- [Directions]
Return the run of lines below that opens with the line containing "più frequenti e alcune curiosità." and closes with the line containing "Come funziona la promozione Sapri-Salerno", keeping each one exact.

- [Data]
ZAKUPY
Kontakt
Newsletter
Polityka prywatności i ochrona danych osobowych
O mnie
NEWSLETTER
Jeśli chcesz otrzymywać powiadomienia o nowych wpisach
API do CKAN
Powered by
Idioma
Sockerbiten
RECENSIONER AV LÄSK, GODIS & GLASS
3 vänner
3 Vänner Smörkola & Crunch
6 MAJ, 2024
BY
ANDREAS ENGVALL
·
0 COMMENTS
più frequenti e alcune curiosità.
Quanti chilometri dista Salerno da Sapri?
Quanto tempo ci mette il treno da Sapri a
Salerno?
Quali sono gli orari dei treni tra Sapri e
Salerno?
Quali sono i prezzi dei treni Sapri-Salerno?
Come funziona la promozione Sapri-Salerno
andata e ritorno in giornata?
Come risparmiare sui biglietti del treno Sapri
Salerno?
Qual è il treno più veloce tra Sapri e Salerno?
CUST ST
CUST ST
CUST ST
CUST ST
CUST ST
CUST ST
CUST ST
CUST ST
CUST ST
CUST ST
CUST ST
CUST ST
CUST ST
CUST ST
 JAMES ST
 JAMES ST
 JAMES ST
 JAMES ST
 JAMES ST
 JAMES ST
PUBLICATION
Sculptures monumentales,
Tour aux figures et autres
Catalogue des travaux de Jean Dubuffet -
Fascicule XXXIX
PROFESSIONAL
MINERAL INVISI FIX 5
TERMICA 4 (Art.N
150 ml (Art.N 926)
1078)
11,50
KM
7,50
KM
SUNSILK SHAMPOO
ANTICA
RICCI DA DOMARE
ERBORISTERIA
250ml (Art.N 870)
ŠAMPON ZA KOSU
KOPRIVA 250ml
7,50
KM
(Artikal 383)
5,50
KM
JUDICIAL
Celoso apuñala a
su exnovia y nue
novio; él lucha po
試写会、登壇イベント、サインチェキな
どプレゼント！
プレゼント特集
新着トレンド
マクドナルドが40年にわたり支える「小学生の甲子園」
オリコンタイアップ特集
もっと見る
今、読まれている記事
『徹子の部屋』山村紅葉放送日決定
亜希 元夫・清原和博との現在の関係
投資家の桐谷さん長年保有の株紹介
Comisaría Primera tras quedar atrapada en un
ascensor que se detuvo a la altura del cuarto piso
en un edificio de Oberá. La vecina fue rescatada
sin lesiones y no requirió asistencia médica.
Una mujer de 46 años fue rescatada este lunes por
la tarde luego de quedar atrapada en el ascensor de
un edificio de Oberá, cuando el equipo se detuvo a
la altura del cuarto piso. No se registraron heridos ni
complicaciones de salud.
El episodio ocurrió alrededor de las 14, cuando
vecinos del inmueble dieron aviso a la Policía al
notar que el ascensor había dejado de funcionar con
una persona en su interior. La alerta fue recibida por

* * *

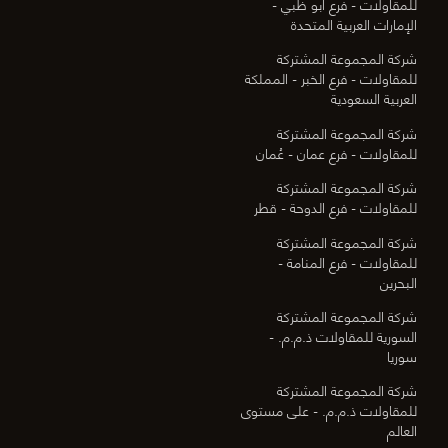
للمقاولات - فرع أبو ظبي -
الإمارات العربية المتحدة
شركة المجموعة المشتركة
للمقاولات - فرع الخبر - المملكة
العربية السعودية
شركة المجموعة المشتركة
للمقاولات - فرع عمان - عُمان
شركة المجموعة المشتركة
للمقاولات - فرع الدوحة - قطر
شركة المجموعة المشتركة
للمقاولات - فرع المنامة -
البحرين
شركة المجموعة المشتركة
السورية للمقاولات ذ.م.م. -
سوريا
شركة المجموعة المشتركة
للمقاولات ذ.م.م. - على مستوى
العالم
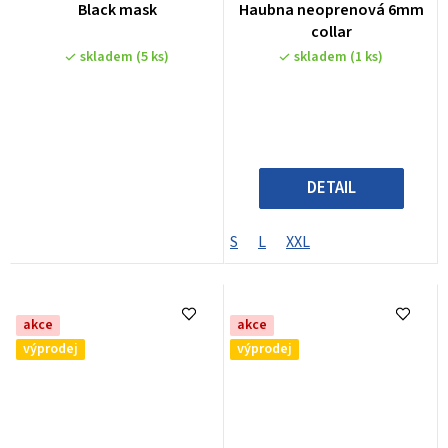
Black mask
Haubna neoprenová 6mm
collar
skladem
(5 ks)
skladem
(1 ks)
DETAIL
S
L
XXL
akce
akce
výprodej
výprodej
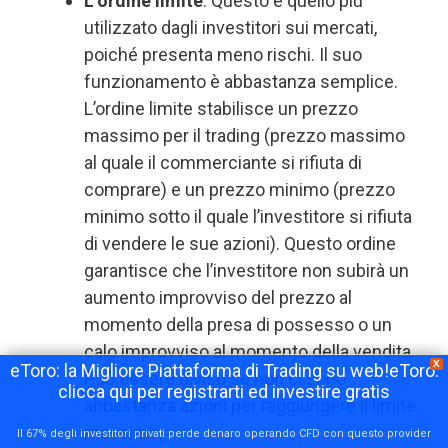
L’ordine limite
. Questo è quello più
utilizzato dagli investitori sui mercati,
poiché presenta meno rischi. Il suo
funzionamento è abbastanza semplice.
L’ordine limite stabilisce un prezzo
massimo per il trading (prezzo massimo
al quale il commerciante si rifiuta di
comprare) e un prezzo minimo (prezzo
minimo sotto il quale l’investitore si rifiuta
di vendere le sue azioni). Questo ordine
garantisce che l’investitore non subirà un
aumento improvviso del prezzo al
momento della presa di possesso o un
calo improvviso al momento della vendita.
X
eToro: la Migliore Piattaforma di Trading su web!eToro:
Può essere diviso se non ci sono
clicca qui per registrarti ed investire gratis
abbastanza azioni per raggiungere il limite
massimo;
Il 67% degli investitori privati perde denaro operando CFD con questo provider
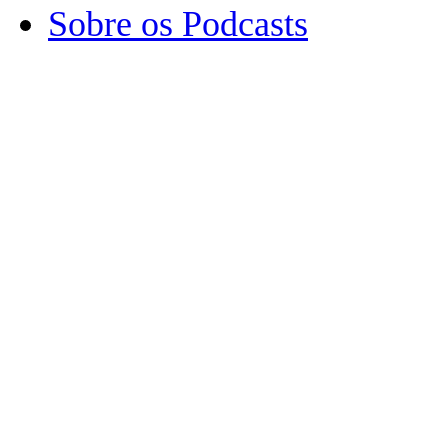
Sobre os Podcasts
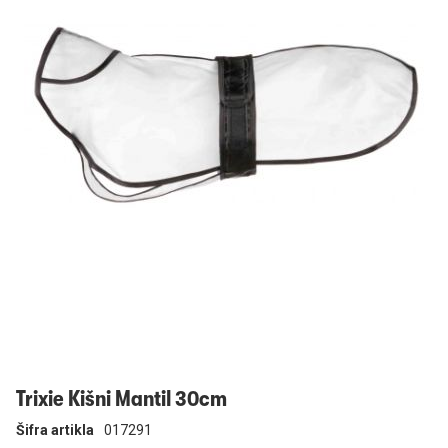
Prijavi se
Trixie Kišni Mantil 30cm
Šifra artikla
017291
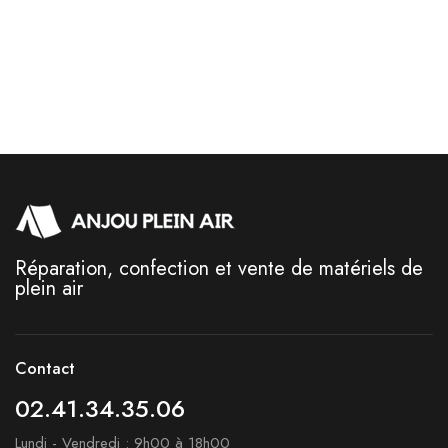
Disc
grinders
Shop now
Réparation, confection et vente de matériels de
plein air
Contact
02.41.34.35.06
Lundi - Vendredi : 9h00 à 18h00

- [Result of the task]
più frequenti e alcune curiosità.
Quanti chilometri dista Salerno da Sapri?
Quanto tempo ci mette il treno da Sapri a
Salerno?
Quali sono gli orari dei treni tra Sapri e
Salerno?
Quali sono i prezzi dei treni Sapri-Salerno?
Come funziona la promozione Sapri-Salerno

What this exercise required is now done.